Having missed every signal under the Sun for as far back as I can remember:
Rates Should Stay on Hold Into the New Year
The unemployment rate ticked up to 5.3% in October, while real wage growth fell further, to 0.5%. Australia’s inflation rate, at 1.7% in the September quarter, remains below the Reserve Bank of Australia’s official target range of 2-3%. The RBA Shadow Board’s conviction that the cash rate should remain at the low rate of 0.75% equals 45%, while the confidence in a required rate cut is 20% and the confidence in a required rate hike 35%.

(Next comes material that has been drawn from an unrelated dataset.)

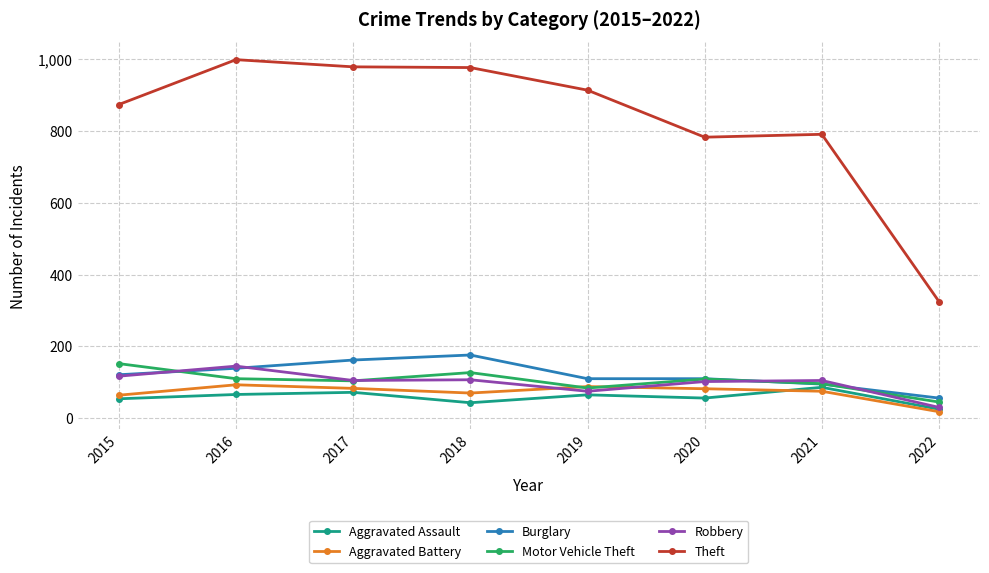

Which category has the lowest value in the Motor Vehicle Theft series?

2022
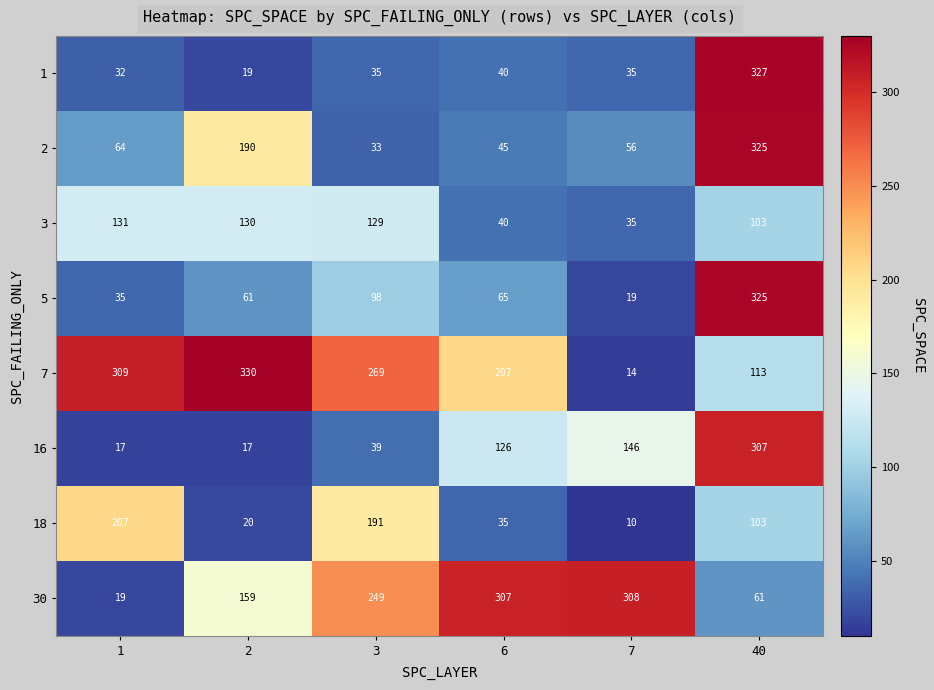

How many distinct data groups are displayed?

8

Based on ABS figures for October, the seasonally adjusted unemployment rate in Australia inched up to 5.3%, coinciding with another small drop in the labour force participation rate to 66. Both full time and part time employment fell; on a net basis the economy lost 19,000 jobs in total. Wages growth data, released a fortnight ago, confirmed expectations of weakness: nominal wages grew, year-on-year, by 2.2%, or, given the current inflation rate of 1.7%, by 0.5% in real terms. In light of slow output growth, sustained weak wages growth is a major concern for a policy makers. Without a considerable pickup in wages growth to prop up consumption spending, and thus overall aggregate demand, economic activity is likely to stay muted, or slow further.